◆ **PROBLEM REQUIREMENTS**
For the entries below, the result should be an exact transcription of the lines from the one with "This brings another" up to and including the one with "that are related to our goals.", and only those.

** DATA FOR ANALYSIS follows **

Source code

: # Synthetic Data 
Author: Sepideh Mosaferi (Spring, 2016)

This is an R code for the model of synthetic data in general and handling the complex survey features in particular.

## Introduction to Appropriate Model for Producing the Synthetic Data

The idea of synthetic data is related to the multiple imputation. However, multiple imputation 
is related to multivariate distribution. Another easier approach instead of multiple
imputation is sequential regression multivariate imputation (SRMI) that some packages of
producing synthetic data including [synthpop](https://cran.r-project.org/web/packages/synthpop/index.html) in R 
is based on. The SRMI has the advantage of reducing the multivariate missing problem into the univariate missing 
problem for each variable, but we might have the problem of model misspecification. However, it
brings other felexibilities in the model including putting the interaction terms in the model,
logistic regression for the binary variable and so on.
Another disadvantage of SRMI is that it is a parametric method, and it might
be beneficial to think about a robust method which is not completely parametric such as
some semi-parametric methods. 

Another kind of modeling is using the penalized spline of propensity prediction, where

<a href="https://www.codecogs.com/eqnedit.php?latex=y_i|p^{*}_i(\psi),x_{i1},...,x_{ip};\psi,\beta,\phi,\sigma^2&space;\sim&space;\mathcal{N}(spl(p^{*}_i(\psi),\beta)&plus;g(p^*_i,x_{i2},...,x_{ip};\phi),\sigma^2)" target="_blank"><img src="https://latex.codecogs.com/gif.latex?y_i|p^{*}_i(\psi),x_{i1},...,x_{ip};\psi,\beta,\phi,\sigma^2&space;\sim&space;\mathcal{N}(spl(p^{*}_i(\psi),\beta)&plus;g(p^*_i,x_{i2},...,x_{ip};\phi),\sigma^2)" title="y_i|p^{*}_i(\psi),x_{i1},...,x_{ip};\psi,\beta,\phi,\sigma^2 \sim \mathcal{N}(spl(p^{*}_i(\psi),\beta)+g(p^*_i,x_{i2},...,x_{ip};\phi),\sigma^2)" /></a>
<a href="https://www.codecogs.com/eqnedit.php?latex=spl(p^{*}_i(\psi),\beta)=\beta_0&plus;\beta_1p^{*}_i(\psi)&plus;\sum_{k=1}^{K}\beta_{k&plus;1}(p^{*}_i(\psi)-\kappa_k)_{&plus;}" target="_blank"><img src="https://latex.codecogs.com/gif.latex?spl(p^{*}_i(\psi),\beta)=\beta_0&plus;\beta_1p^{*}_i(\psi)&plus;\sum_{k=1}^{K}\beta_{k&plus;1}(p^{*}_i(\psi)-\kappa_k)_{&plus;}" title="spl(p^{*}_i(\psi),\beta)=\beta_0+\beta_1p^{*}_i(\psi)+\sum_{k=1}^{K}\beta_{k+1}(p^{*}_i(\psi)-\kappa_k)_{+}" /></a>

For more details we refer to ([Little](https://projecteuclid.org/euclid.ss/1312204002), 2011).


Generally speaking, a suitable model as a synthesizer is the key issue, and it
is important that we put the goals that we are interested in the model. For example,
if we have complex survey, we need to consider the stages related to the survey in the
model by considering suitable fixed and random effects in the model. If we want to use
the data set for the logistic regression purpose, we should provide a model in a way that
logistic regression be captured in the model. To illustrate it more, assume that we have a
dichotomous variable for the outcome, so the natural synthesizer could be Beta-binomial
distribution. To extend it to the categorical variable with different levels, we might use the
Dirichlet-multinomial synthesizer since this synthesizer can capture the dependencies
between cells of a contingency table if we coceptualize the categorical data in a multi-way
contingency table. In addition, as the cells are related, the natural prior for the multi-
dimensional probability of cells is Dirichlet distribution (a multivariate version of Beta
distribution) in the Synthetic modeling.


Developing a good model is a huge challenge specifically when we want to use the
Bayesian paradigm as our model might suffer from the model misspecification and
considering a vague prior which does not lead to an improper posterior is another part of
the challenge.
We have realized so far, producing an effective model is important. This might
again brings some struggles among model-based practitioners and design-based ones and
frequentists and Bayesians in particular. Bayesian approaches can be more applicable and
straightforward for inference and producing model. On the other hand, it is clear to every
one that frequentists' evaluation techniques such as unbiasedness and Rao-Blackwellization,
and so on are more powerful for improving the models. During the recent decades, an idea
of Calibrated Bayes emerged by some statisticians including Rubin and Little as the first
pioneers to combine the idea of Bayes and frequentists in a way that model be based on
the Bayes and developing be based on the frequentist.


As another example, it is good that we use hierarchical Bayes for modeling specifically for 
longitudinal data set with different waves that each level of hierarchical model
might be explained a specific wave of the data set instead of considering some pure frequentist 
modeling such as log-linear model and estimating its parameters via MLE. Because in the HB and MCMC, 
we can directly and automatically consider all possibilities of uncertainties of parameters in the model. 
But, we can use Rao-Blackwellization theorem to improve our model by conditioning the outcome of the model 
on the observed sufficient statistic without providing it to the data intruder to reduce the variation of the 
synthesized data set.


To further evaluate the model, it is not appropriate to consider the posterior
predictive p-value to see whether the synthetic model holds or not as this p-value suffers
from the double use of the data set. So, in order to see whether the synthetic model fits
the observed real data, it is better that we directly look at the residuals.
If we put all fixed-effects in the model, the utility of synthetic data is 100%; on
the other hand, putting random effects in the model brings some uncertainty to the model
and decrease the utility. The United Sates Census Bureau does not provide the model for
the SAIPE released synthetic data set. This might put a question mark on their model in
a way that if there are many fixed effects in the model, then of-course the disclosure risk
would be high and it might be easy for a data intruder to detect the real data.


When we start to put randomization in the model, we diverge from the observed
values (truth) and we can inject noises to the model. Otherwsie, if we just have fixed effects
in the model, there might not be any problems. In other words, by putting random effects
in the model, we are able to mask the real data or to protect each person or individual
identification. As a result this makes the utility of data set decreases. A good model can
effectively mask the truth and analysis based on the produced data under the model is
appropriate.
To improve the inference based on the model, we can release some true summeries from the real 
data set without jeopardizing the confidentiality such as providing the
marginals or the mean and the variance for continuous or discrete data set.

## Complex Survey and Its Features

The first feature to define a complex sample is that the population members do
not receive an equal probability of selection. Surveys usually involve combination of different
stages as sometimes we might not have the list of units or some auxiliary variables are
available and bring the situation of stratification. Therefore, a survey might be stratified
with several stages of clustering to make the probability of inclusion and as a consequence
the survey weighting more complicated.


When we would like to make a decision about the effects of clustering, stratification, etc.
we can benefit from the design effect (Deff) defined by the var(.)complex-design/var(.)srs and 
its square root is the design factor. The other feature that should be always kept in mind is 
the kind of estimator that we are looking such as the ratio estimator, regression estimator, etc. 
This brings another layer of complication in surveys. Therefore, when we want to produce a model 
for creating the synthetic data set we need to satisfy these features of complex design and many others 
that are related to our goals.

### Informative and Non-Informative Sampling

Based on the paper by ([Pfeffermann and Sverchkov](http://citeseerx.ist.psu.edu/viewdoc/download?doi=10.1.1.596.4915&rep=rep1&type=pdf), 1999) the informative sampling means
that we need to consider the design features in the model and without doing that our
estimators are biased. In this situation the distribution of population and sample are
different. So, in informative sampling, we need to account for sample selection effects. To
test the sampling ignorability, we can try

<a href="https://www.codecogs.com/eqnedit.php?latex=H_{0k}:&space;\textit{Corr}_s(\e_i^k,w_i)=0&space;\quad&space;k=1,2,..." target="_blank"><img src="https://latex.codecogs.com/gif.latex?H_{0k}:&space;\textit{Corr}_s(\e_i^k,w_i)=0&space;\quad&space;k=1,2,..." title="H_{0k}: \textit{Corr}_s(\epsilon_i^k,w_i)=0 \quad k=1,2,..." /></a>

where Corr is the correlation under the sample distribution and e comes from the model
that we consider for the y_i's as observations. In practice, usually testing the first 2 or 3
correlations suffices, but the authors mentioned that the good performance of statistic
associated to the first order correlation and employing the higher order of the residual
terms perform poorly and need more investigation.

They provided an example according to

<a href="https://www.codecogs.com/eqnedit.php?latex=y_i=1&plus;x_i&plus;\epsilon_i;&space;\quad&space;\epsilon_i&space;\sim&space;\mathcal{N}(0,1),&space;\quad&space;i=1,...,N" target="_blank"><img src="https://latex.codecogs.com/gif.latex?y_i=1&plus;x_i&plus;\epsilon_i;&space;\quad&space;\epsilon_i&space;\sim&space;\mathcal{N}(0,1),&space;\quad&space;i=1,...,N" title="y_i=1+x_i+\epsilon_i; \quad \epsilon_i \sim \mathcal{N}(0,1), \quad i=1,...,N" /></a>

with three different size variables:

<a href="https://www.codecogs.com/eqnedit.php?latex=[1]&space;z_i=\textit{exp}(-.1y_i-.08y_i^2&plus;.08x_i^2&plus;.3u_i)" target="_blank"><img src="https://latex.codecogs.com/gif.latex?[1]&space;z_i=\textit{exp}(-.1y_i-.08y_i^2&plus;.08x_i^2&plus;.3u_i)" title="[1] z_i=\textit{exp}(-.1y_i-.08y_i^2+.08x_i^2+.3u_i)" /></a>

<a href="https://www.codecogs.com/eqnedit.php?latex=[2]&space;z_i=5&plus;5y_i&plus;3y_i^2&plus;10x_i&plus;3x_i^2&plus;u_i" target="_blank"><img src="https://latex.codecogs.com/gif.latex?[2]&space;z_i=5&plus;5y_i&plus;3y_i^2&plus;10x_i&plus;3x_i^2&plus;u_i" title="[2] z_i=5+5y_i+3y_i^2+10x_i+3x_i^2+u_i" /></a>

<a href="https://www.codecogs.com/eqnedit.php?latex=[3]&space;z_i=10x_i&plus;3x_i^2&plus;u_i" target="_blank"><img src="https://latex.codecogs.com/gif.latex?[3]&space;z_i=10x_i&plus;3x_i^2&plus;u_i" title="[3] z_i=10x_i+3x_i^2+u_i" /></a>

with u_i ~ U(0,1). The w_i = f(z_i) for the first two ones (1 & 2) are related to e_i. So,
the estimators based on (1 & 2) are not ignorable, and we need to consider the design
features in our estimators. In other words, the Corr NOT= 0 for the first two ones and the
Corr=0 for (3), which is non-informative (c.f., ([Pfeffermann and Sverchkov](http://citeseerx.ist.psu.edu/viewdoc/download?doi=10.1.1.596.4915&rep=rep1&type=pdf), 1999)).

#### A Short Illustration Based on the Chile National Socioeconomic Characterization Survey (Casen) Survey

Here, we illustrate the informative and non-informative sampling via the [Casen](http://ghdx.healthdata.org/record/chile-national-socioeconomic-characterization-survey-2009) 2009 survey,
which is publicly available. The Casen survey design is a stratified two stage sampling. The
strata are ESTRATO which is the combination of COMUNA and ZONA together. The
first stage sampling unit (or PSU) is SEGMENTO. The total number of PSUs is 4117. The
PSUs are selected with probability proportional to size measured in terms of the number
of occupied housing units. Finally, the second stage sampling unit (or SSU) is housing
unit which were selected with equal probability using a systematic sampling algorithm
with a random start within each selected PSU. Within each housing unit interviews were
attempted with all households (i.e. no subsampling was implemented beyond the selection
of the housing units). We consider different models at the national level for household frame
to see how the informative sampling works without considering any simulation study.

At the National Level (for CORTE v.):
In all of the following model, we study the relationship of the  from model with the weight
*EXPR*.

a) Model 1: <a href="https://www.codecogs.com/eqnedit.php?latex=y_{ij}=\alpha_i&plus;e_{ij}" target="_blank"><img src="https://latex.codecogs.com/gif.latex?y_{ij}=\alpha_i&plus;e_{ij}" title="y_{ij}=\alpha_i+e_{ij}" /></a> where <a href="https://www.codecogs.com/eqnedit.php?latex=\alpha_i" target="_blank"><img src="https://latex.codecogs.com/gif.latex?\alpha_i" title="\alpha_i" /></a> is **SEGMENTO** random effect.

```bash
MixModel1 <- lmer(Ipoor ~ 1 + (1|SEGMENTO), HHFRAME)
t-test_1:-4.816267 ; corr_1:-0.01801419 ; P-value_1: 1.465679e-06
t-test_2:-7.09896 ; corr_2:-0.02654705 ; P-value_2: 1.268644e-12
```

** End of DATA FOR ANALYSIS **
** DATA FOR ANALYSIS follows **

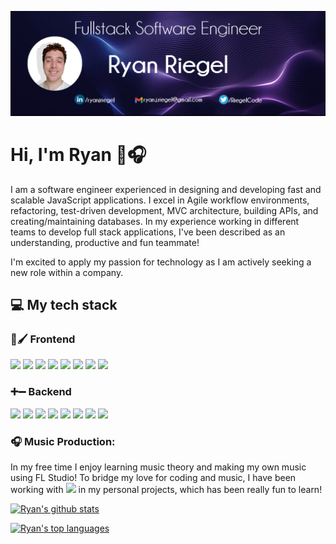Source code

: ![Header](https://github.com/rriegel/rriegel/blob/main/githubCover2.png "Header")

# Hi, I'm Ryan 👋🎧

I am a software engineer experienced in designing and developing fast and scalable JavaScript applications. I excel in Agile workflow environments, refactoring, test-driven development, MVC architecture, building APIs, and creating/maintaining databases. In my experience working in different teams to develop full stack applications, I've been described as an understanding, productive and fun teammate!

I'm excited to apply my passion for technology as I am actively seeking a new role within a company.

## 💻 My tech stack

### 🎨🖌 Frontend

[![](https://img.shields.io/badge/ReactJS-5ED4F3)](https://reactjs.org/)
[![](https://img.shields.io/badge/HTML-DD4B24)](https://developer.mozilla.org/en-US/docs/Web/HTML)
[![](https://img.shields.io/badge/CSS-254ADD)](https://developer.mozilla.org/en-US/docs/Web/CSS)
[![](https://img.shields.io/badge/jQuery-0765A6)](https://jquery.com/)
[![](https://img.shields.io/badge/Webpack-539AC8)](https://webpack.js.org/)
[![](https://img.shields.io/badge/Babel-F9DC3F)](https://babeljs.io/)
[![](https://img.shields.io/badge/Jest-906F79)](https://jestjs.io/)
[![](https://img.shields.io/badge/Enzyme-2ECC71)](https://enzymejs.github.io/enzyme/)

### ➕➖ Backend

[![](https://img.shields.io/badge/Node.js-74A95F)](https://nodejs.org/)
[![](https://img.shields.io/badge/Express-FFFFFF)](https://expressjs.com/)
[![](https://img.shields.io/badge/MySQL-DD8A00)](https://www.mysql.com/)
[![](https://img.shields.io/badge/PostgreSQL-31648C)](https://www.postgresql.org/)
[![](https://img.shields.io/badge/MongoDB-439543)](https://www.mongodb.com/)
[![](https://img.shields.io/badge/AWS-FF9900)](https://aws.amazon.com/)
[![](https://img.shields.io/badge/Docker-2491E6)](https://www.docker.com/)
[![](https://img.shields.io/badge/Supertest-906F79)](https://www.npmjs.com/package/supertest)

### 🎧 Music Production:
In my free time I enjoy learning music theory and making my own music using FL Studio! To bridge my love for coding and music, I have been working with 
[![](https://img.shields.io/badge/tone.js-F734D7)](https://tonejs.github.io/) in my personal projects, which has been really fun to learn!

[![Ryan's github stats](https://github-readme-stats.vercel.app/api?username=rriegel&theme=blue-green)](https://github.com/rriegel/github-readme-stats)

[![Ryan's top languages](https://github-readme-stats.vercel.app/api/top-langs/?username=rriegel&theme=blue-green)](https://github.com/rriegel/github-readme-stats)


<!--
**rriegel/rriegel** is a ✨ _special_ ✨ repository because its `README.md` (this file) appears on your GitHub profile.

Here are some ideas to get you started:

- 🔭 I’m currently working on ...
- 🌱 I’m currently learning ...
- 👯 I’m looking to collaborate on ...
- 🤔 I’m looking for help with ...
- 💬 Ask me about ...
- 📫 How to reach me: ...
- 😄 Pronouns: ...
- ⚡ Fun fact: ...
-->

** End of DATA FOR ANALYSIS **

◆ **RESPONSE AREA**
This brings another layer of complication in surveys. Therefore, when we want to produce a model 
for creating the synthetic data set we need to satisfy these features of complex design and many others 
that are related to our goals.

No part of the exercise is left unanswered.